Según Francisco Mora, catedrático de Fisiología Humana de la Universidad Complutense de Madrid:
“El genio es una persona con capacidades extraordinarias, focalizadas en ciertas materias y con capacidad para crear. Por supuesto, no es un enfermo, pero en el caso de existir enfermedad, el genio sabría aprovechar sus brotes de locura para crear cosas fantásticas. Debemos tener en cuenta que el 75% de nuestro cerebro se hace con el ambiente. En la selva, aislados, Mozart o Einstein hubiesen sido meros chimpancés.”
Una discusión que, como no podía ser de otra forma, viene de lejos. Ya Aristóteles en el texto Problema XXX, se preguntaba por qué los hombres excepcionales son con frecuencia melancólicos y propensos a sorprendentes cambios de humor, abriendo la puerta a esa frontera dispersa entre la locura y la obsesión.
“He estado tan sumergido en la pintura que literalmente me olvidé de comer y beber. El sufrimiento lleva a los artistas a expresarse con mayor energía.
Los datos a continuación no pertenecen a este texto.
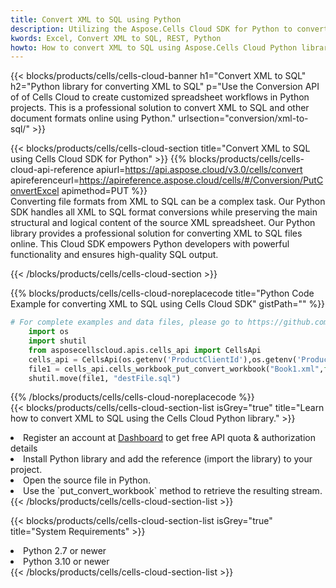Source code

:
 ```yaml
---
title: Convert XML to SQL using Python 
description: Utilizing the Aspose.Cells Cloud SDK for Python to convert a XML format file to a SQL format file. 
kwords: Excel, Convert XML to SQL, REST, Python
howto: How to convert XML to SQL using Aspose.Cells Cloud Python library.
---
```



{{< blocks/products/cells/cells-cloud-banner h1="Convert XML to SQL" h2="Python library for converting XML to SQL" p="Use the Conversion API of of Cells Cloud to create customized spreadsheet workflows in Python projects. This is a professional solution to convert XML to SQL and other document formats online using Python." urlsection="conversion/xml-to-sql/" >}}

{{< blocks/products/cells/cells-cloud-section  title="Convert XML to SQL using Cells Cloud SDK for Python" >}}
{{% blocks/products/cells/cells-cloud-api-reference  apiurl=https://api.aspose.cloud/v3.0/cells/convert  apireferenceurl=https://apireference.aspose.cloud/cells/#/Conversion/PutConvertExcel  apimethod=PUT %}}
<br/>
Converting file formats from XML to SQL can be a complex task. Our Python SDK handles all XML to SQL format conversions while preserving the main structural and logical content of the source XML spreadsheet. Our Python library provides a professional solution for converting XML to SQL files online. This Cloud SDK empowers Python developers with powerful functionality and ensures high-quality SQL output.

{{< /blocks/products/cells/cells-cloud-section >}}

{{% blocks/products/cells/cells-cloud-noreplacecode title="Python Code Example for converting XML to SQL using Cells Cloud SDK" gistPath="" %}}
 
```python
# For complete examples and data files, please go to https://github.com/aspose-cells-cloud/aspose-cells-cloud-python/
    import os
    import shutil
    from asposecellscloud.apis.cells_api import CellsApi
    cells_api = CellsApi(os.getenv('ProductClientId'),os.getenv('ProductClientSecret'))
    file1 = cells_api.cells_workbook_put_convert_workbook("Book1.xml",format="sql")
    shutil.move(file1, "destFile.sql")     
```
 
{{% /blocks/products/cells/cells-cloud-noreplacecode  %}}
<br/>
{{< blocks/products/cells/cells-cloud-section-list isGrey="true"  title="Learn how to convert XML to SQL using the Cells Cloud Python library." >}}
<li>Register an account at <a href="https://dashboard.aspose.cloud/">Dashboard</a> to get free API quota & authorization details</li>
<li>Install Python library and add the reference (import the library) to your project.</li>
<li>Open the source file in Python.</li>
<li>Use the `put_convert_workbook` method to retrieve the resulting stream.</li>
{{< /blocks/products/cells/cells-cloud-section-list >}}

{{< blocks/products/cells/cells-cloud-section-list isGrey="true"  title="System Requirements" >}}
<li>Python 2.7 or newer</li>
<li>Python 3.10 or newer</li>
{{< /blocks/products/cells/cells-cloud-section-list >}}
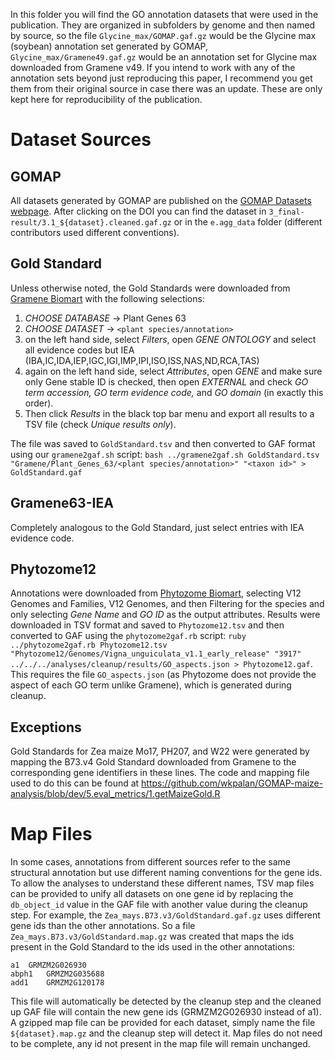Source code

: In this folder you will find the GO annotation datasets that were used in the publication.
They are organized in subfolders by genome and then named by source, so the file `Glycine_max/GOMAP.gaf.gz` would be the Glycine max (soybean) annotation set generated by GOMAP, `Glycine_max/Gramene49.gaf.gz` would be an annotation set for Glycine max downloaded from Gramene v49.
If you intend to work with any of the annotation sets beyond just reproducing this paper, I recommend you get them from their original source in case there was an update. These are only kept here for reproducibility of the publication.

# Dataset Sources
## GOMAP
All datasets generated by GOMAP are published on the [GOMAP Datasets webpage](https://dill-picl.org/projects/gomap/gomap-datasets/).
After clicking on the DOI you can find the dataset in `3_final-result/3.1_${dataset}.cleaned.gaf.gz` or in the `e.agg_data` folder (different contributors used different conventions).

## Gold Standard
Unless otherwise noted, the Gold Standards were downloaded from [Gramene Biomart](http://ensembl.gramene.org/biomart/martview) with the following selections:

1. *CHOOSE DATABASE* -> Plant Genes 63
2. *CHOOSE DATASET* -> `<plant species/annotation>`
3. on the left hand side, select *Filters*, open *GENE ONTOLOGY* and select all evidence codes but IEA (IBA,IC,IDA,IEP,IGC,IGI,IMP,IPI,ISO,ISS,NAS,ND,RCA,TAS)
4. again on the left hand side, select *Attributes*, open *GENE* and make sure only Gene stable ID is checked, then open *EXTERNAL* and check _GO term accession, GO term evidence code,_ and _GO domain_ (in exactly this order).
5. Then click *Results* in the black top bar menu and export all results to a TSV file (check *Unique results only*).

The file was saved to `GoldStandard.tsv` and then converted to GAF format using our `gramene2gaf.sh` script: `bash ../gramene2gaf.sh GoldStandard.tsv "Gramene/Plant_Genes_63/<plant species/annotation>" "<taxon id>" > GoldStandard.gaf`

## Gramene63-IEA
Completely analogous to the Gold Standard, just select entries with IEA evidence code.

## Phytozome12
Annotations were downloaded from [Phytozome Biomart](https://phytozome.jgi.doe.gov/biomart/martview/), selecting V12 Genomes and Families, V12 Genomes, and then Filtering for the species and only selecting _Gene Name_ and _GO ID_ as the output attributes.
Results were downloaded in TSV format and saved to `Phytozome12.tsv` and then converted to GAF using the `phytozome2gaf.rb` script: `ruby ../phytozome2gaf.rb Phytozome12.tsv "Phytozome12/Genomes/Vigna_unguiculata_v1.1_early_release" "3917" ../../../analyses/cleanup/results/GO_aspects.json > Phytozome12.gaf`.
This requires the file `GO_aspects.json` (as Phytozome does not provide the aspect of each GO term unlike Gramene), which is generated during cleanup.

## Exceptions
Gold Standards for Zea maize Mo17, PH207, and W22 were generated by mapping the B73.v4 Gold Standard downloaded from Gramene to the corresponding gene identifiers in these lines.
The code and mapping file used to do this can be found at https://github.com/wkpalan/GOMAP-maize-analysis/blob/dev/5.eval_metrics/1.getMaizeGold.R

# Map Files
In some cases, annotations from different sources refer to the same structural annotation but use different naming conventions for the gene ids.
To allow the analyses to understand these different names, TSV map files can be provided to unify all datasets on one gene id by replacing the `db_object_id` value in the GAF file with another value during the cleanup step.
For example, the `Zea_mays.B73.v3/GoldStandard.gaf.gz` uses different gene ids than the other annotations.
So a file `Zea_mays.B73.v3/GoldStandard.map.gz` was created that maps the ids present in the Gold Standard to the ids used in the other annotations:
```
a1	GRMZM2G026930
abph1	GRMZM2G035688
add1	GRMZM2G120178
```
This file will automatically be detected by the cleanup step and the cleaned up GAF file will contain the new gene ids (GRMZM2G026930 instead of a1).
A gzipped map file can be provided for each dataset, simply name the file `${dataset}.map.gz` and the cleanup step will detect it. 
Map files do not need to be complete, any id not present in the map file will remain unchanged.
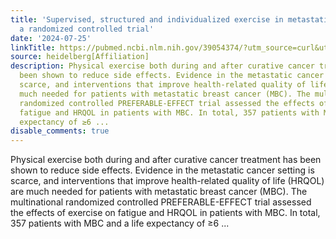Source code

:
 ```yaml
---
title: 'Supervised, structured and individualized exercise in metastatic breast cancer:
  a randomized controlled trial'
date: '2024-07-25'
linkTitle: https://pubmed.ncbi.nlm.nih.gov/39054374/?utm_source=curl&utm_medium=rss&utm_campaign=pubmed-2&utm_content=1FakS-2QOkCT8HsMOQP1bCRQ4YzyumYOmxmF0moLsQ3dFB1E9V&fc=20220326224207&ff=20240726183330&v=2.18.0.post9+e462414
source: heidelberg[Affiliation]
description: Physical exercise both during and after curative cancer treatment has
  been shown to reduce side effects. Evidence in the metastatic cancer setting is
  scarce, and interventions that improve health-related quality of life (HRQOL) are
  much needed for patients with metastatic breast cancer (MBC). The multinational
  randomized controlled PREFERABLE-EFFECT trial assessed the effects of exercise on
  fatigue and HRQOL in patients with MBC. In total, 357 patients with MBC and a life
  expectancy of ≥6 ...
disable_comments: true
---
```

Physical exercise both during and after curative cancer treatment has been shown to reduce side effects. Evidence in the metastatic cancer setting is scarce, and interventions that improve health-related quality of life (HRQOL) are much needed for patients with metastatic breast cancer (MBC). The multinational randomized controlled PREFERABLE-EFFECT trial assessed the effects of exercise on fatigue and HRQOL in patients with MBC. In total, 357 patients with MBC and a life expectancy of ≥6 ...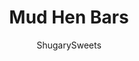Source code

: ---
layout: ../../layouts/MarkdownPostLayout.astro
title: Mud Hen Bars
author: ShugarySweets
pubDate: 2018-12-07
description: "Buttery cookie dough meets gooey marshmallow, melty chocolate chips, and brown sugar meringue - need I say more? These Mud Hen Bars taste like a dream and are extra impressive to boot. They’ll quickly become your new favorite dessert."
image_url: https://www.shugarysweets.com/wp-content/uploads/2017/05/mud-hen-bar-1.jpg
tags: ["Brownies and Bars","American"]
calories: 173
protein: 2
carbohydrates: 28
fats: 7
fiber: 1
ingredients: ["1/4 cup butter flavored shortening","1/4 cup unsalted butter, softened","1 cup granulated sugar","1 large egg, whole","2 large eggs, separated","1 1/2 cup all-purpose flour","1 teaspoon baking powder","1/4 teaspoon kosher salt","1 1/2 cups mini marshmallows","3/4 cup mini chocolate chips","1 cup light brown sugar, packed"]
serves: 24
time: "55 minutes"
prepTime: "15 minutes"
instructions: ["Preheat oven to 350°F. Line a 13x9 baking dish with parchment paper. Set aside.","In a large mixing bowl, beat together the shortening, butter, and sugar until creamy. Beat in the whole egg, and the two egg YOLKS.","Slowly add in the flour, baking powder, and salt. Combine until fully blended.","Press batter into prepared baking dish. Top with marshmallows and chocolate chips.","In a separate clean and dry mixing bowl, beat the two egg whites until stiff. Fold in the brown sugar and pour over the stop of the bars. Spread gently, making sure it touches the sides of the pan (this will help it rise during baking, and not shrink).","Bake for 35-40 minutes, until the meringue on top is lightly browned. Remove from oven and cool completely.","Cut into bars and enjoy. We prefer to keep these chilled in the refrigerator, they taste great cold!"]
nutrition: ["173 calories","28 grams carbohydrates","34 milligrams cholesterol","7 grams fat","1 grams fiber","2 grams protein","4 grams saturated fat","63 milligrams sodium","21 grams sugar","0 grams trans fat","2 grams unsaturated fat"]
---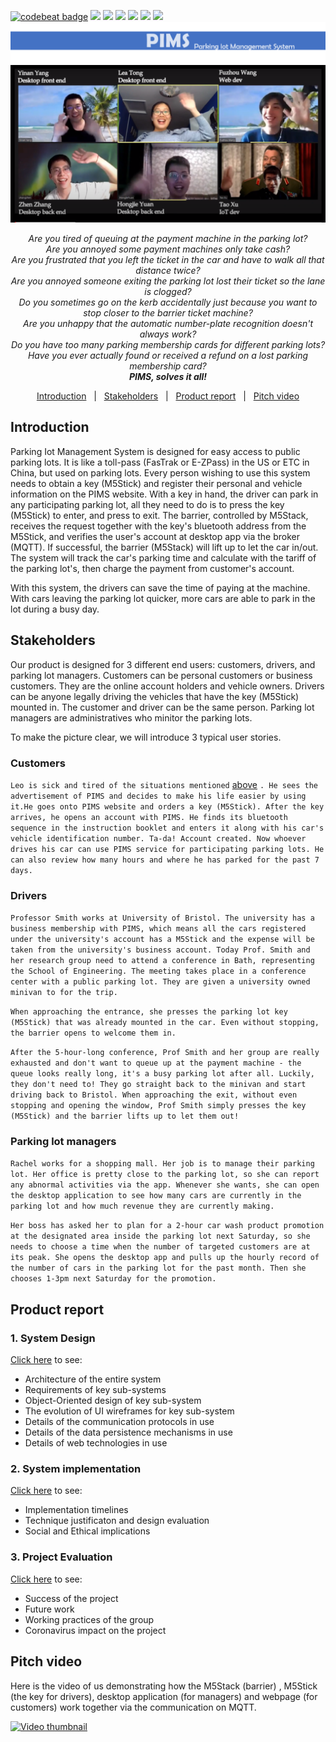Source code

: [![codebeat badge](https://codebeat.co/badges/3307228a-f684-4d27-9665-0ccef96cbdef)](https://codebeat.co/projects/github-com-nonac-pims-master)
![](https://img.shields.io/badge/language-JavaScript-blue.svg)
![](https://img.shields.io/badge/language-HTML-blue.svg)
![](https://img.shields.io/badge/language-C++-blue.svg)
![](https://img.shields.io/badge/language-Processing-blue.svg)
![](https://img.shields.io/badge/platform-M5Stack|PC|Web-lightgrey.svg)
![](https://img.shields.io/badge/license-MIT-000000.svg)
![Logo](Report/logo.png)
![Hi](Report/Hi.png)

<a name="_advert"></a>

<p align="center">
    <i>Are you tired of queuing at the payment machine in the parking lot?</i><br>
    <i>Are you annoyed some payment machines only take cash?</i><br>
    <i>Are you frustrated that you left the ticket in the car and have to walk all that distance twice?</i><br>
    <i>Are you annoyed someone exiting the parking lot lost their ticket so the lane is clogged?</i><br>
    <i>Do you sometimes go on the kerb accidentally just because you want to stop closer to the barrier ticket machine?</i><br>
    <i>Are you unhappy that the automatic number-plate recognition doesn't always work?</i><br>
    <i>Do you have too many parking membership cards for different parking lots?</i><br>
    <i>Have you ever actually found or received a refund on a lost parking membership card?</i><br>
    <i><strong>PIMS, solves it all!</strong></i>
</p>

<p align="center">
    <a href="#_intro">Introduction</a>&nbsp;&nbsp;&nbsp;|&nbsp;&nbsp;
    <a href="#_stakeholders">Stakeholders</a>&nbsp;&nbsp;&nbsp;|&nbsp;&nbsp;
    <a href="#_portfolio">Product report</a>&nbsp;&nbsp;&nbsp;|&nbsp;&nbsp;
    <a href="#_video">Pitch video</a>
</p>

<a name="_intro"></a>

## Introduction
Parking Iot Management System is designed for easy access to public parking lots. It is like a toll-pass (FasTrak or E-ZPass) in the US or ETC in China, but used on parking lots. Every person wishing to use this system needs to obtain a key (M5Stick) and register their personal and vehicle information on the PIMS website. With a key in hand, the driver can park in any participating parking lot, all they need to do is to press the key (M5Stick) to enter, and press to exit. The barrier, controlled by M5Stack, receives the request together with the key's bluetooth address from the M5Stick, and verifies the user's account at desktop app via the broker (MQTT). If successful, the barrier (M5Stack) will lift up to let the car in/out. The system will track the car's parking time and calculate with the tariff of the parking lot's, then charge the payment from customer's account.

With this system, the drivers can save the time of paying at the machine. With cars leaving the parking lot quicker, more cars are able to park in the lot during a busy day.

<a name="_stakeholders"></a>
## Stakeholders
Our product is designed for 3 different end users: customers, drivers, and parking lot managers. Customers can be personal customers or business customers. They are the online account holders and vehicle owners. Drivers can be anyone legally driving the vehicles that have the key (M5Stick) mounted in. The customer and driver can be the same person. Parking lot managers are administratives who minitor the parking lots.

To make the picture clear, we will introduce 3 typical user stories.

### Customers
```Leo is sick and tired of the situations mentioned``` [above](#_advert) ```. He sees the advertisement of PIMS and decides to make his life easier by using it.He goes onto PIMS website and orders a key (M5Stick). After the key arrives, he opens an account with PIMS. He finds its bluetooth sequence in the instruction booklet and enters it along with his car's vehicle identification number. Ta-da! Account created. Now whoever drives his car can use PIMS service for participating parking lots. He can also review how many hours and where he has parked for the past 7 days.```

### Drivers
```Professor Smith works at University of Bristol. The university has a business membership with PIMS, which means all the cars registered under the university's account has a M5Stick and the expense will be taken from the university's business account. Today Prof. Smith and her research group need to attend a conference in Bath, representing the School of Engineering. The meeting takes place in a conference center with a public parking lot. They are given a university owned minivan to for the trip.```

```When approaching the entrance, she presses the parking lot key (M5Stick) that was already mounted in the car. Even without stopping, the barrier opens to welcome them in.```

```After the 5-hour-long conference, Prof Smith and her group are really exhausted and don't want to queue up at the payment machine - the queue looks really long, it's a busy parking lot after all. Luckily, they don't need to! They go straight back to the minivan and start driving back to Bristol. When approaching the exit, without even stopping and opening the window, Prof Smith simply presses the key (M5Stick) and the barrier lifts up to let them out!```

### Parking lot managers
```Rachel works for a shopping mall. Her job is to manage their parking lot. Her office is pretty close to the parking lot, so she can report any abnormal activities via the app. Whenever she wants, she can open the desktop application to see how many cars are currently in the parking lot and how much revenue they are currently making.```

```Her boss has asked her to plan for a 2-hour car wash product promotion at the designated area inside the parking lot next Saturday, so she needs to choose a time when the number of targeted customers are at its peak. She opens the desktop app and pulls up the hourly record of the number of cars in the parking lot for the past month. Then she chooses 1-3pm next Saturday for the promotion.```

<a name="_portfolio"></a>

## Product report

### 1. System Design

[Click here](Report/System_design/README.md) to see:

* Architecture of the entire system
* Requirements of key sub-systems
* Object-Oriented design of key sub-system
* The evolution of UI wireframes for key sub-system
* Details of the communication protocols in use
* Details of the data persistence mechanisms in use
* Details of web technologies in use

### 2. System implementation

[Click here](Report/System_implementation/README.md) to see:

* Implementation timelines
* Technique justificaton and design evaluation
* Social and Ethical implications

### 3. Project Evaluation

[Click here](Report/Project_evaluation/README.md) to see:

* Success of the project
* Future work
* Working practices of the group
* Coronavirus impact on the project

<a name="_video"></a>

## Pitch video
Here is the video of us demonstrating how the M5Stack (barrier) , M5Stick (the key for drivers), desktop application (for managers) and webpage (for customers) work together via the communication on MQTT.

[![Video thumbnail](Report/Video%20thumbnail.png)](https://youtu.be/kaCjAmnIsRY "PIMS")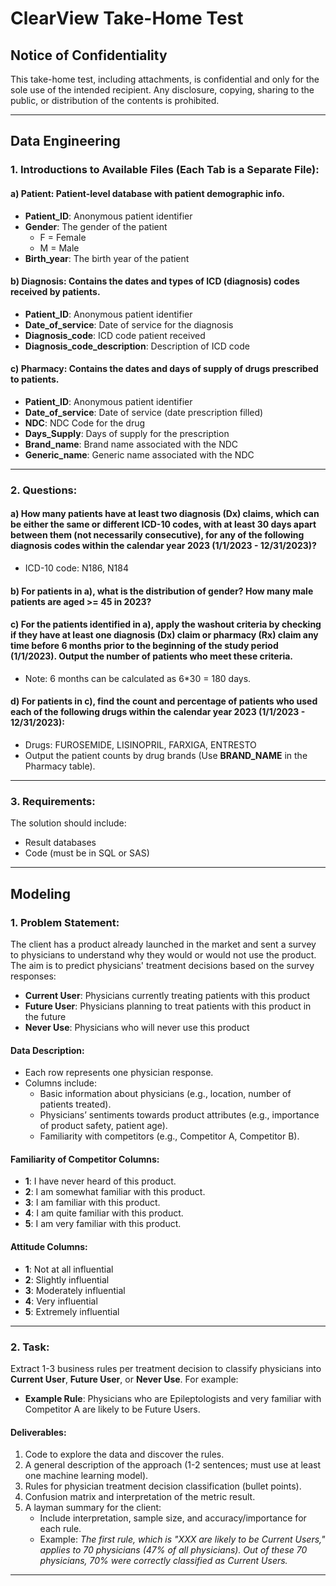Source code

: # ClearView Take-Home Test

## Notice of Confidentiality
This take-home test, including attachments, is confidential and only for the sole use of the intended recipient. Any disclosure, copying, sharing to the public, or distribution of the contents is prohibited.

---

## Data Engineering

### 1. Introductions to Available Files (Each Tab is a Separate File):
#### a) **Patient**: Patient-level database with patient demographic info.
- **Patient_ID**: Anonymous patient identifier
- **Gender**: The gender of the patient  
  - F = Female  
  - M = Male  
- **Birth_year**: The birth year of the patient

#### b) **Diagnosis**: Contains the dates and types of ICD (diagnosis) codes received by patients.
- **Patient_ID**: Anonymous patient identifier
- **Date_of_service**: Date of service for the diagnosis
- **Diagnosis_code**: ICD code patient received
- **Diagnosis_code_description**: Description of ICD code

#### c) **Pharmacy**: Contains the dates and days of supply of drugs prescribed to patients.
- **Patient_ID**: Anonymous patient identifier
- **Date_of_service**: Date of service (date prescription filled)
- **NDC**: NDC Code for the drug
- **Days_Supply**: Days of supply for the prescription
- **Brand_name**: Brand name associated with the NDC
- **Generic_name**: Generic name associated with the NDC

---

### 2. Questions:
#### a) How many patients have at least two diagnosis (Dx) claims, which can be either the same or different ICD-10 codes, with at least 30 days apart between them (not necessarily consecutive), for any of the following diagnosis codes within the calendar year 2023 (1/1/2023 - 12/31/2023)?
- ICD-10 code: N186, N184

#### b) For patients in **a)**, what is the distribution of gender? How many male patients are aged >= 45 in 2023?

#### c) For the patients identified in **a)**, apply the washout criteria by checking if they have at least one diagnosis (Dx) claim or pharmacy (Rx) claim any time before 6 months prior to the beginning of the study period (1/1/2023). Output the number of patients who meet these criteria.
- Note: 6 months can be calculated as 6*30 = 180 days.

#### d) For patients in **c)**, find the count and percentage of patients who used each of the following drugs within the calendar year 2023 (1/1/2023 - 12/31/2023):
- Drugs: FUROSEMIDE, LISINOPRIL, FARXIGA, ENTRESTO
- Output the patient counts by drug brands (Use **BRAND_NAME** in the Pharmacy table).

---

### 3. Requirements:
The solution should include:
- Result databases
- Code (must be in SQL or SAS)

---

## Modeling

### 1. Problem Statement:
The client has a product already launched in the market and sent a survey to physicians to understand why they would or would not use the product. The aim is to predict physicians' treatment decisions based on the survey responses:
- **Current User**: Physicians currently treating patients with this product
- **Future User**: Physicians planning to treat patients with this product in the future
- **Never Use**: Physicians who will never use this product

#### Data Description:
- Each row represents one physician response.
- Columns include:
  - Basic information about physicians (e.g., location, number of patients treated).
  - Physicians’ sentiments towards product attributes (e.g., importance of product safety, patient age).
  - Familiarity with competitors (e.g., Competitor A, Competitor B).

#### Familiarity of Competitor Columns:
- **1**: I have never heard of this product.
- **2**: I am somewhat familiar with this product.
- **3**: I am familiar with this product.
- **4**: I am quite familiar with this product.
- **5**: I am very familiar with this product.

#### Attitude Columns:
- **1**: Not at all influential
- **2**: Slightly influential
- **3**: Moderately influential
- **4**: Very influential
- **5**: Extremely influential

---

### 2. Task:
Extract 1-3 business rules per treatment decision to classify physicians into **Current User**, **Future User**, or **Never Use**. For example:
- **Example Rule**: Physicians who are Epileptologists and very familiar with Competitor A are likely to be Future Users.

#### Deliverables:
1. Code to explore the data and discover the rules.
2. A general description of the approach (1-2 sentences; must use at least one machine learning model).
3. Rules for physician treatment decision classification (bullet points).
4. Confusion matrix and interpretation of the metric result.
5. A layman summary for the client:
   - Include interpretation, sample size, and accuracy/importance for each rule.
   - Example: *The first rule, which is "XXX are likely to be Current Users," applies to 70 physicians (47% of all physicians). Out of these 70 physicians, 70% were correctly classified as Current Users.*

---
Puse mi corazón y mi alma en mi trabajo, y he perdido mi mente en el proceso” (Van Gogh).
¿Dónde acaba el genio y empieza la locura? ¿Puede el talento sumergirse en crisis y depresión? Si hoy nos dijeran que, en vida, Van Gogh, el genial pintor holandés, el “loco del pelo rojo”, apenas consiguió vender tres cuadros y por una irrisoria cantidad de francos, responderíamos con la boca abierta que la desquiciada era la sociedad de su tiempo. Pero así fue. Los “cuerdos” no comprendieron su fantástica interpretación de la realidad a través de aquellas rotundas pinceladas.
La segunda mitad del siglo XIX vio desarrollarse el talento pictórico de un Van Gogh siempre marcado por su temperamento nervioso y obsesivo. Esa constante insatisfacción, enemiga de cualquier convencionalismo, derivó en una serie de crisis depresivas e internamientos en centros psiquiátricos, sin intuir la influencia que su obra tendría en tiempos futuros. Cien años después, algunos de sus lienzos fueron subastados a precios millonarios.
¿El talento de Van Gogh se sustentó de una mente atormentada que potenció su arte? No todos están de acuerdo. Por ejemplo, el crítico Robert Hughes insiste en que los cuadros del artista holandés se ejecutaron en pleno uso de sus facultades, cuando Van Gogh no sufría crisis mentales. Aunque sabemos que, en 1889, durante su ingreso en el manicomio de Saint Paul de Mausole, se habilitó un cuarto para servirle de taller. Su pintura se llenaría entonces de aquellos característicos “remolinos”, como en la obra Noche Estrellada. Un año después se suicidó.
A veces, detrás de esas creaciones que nos dejan fascinados, se ocultan historias de dolor y condena. Un drama que se repite en ciclos malditos. El de aquellos genios que osaron modelar lo sublime y pagaron un alto precio a cambio de la inmortalidad.
“Si Dios existe, le voy a pedir cuentas de lo absurdo de la vida, del dolor, de la muerte, de haber dado a unos la razón y a otros la estupidez…, y de tantas otras cosas. Donde hay más sensibilidad, allí es más fuerte el martirio. El arte vive de límites y muere de libertad” (Leonardo Da Vinci).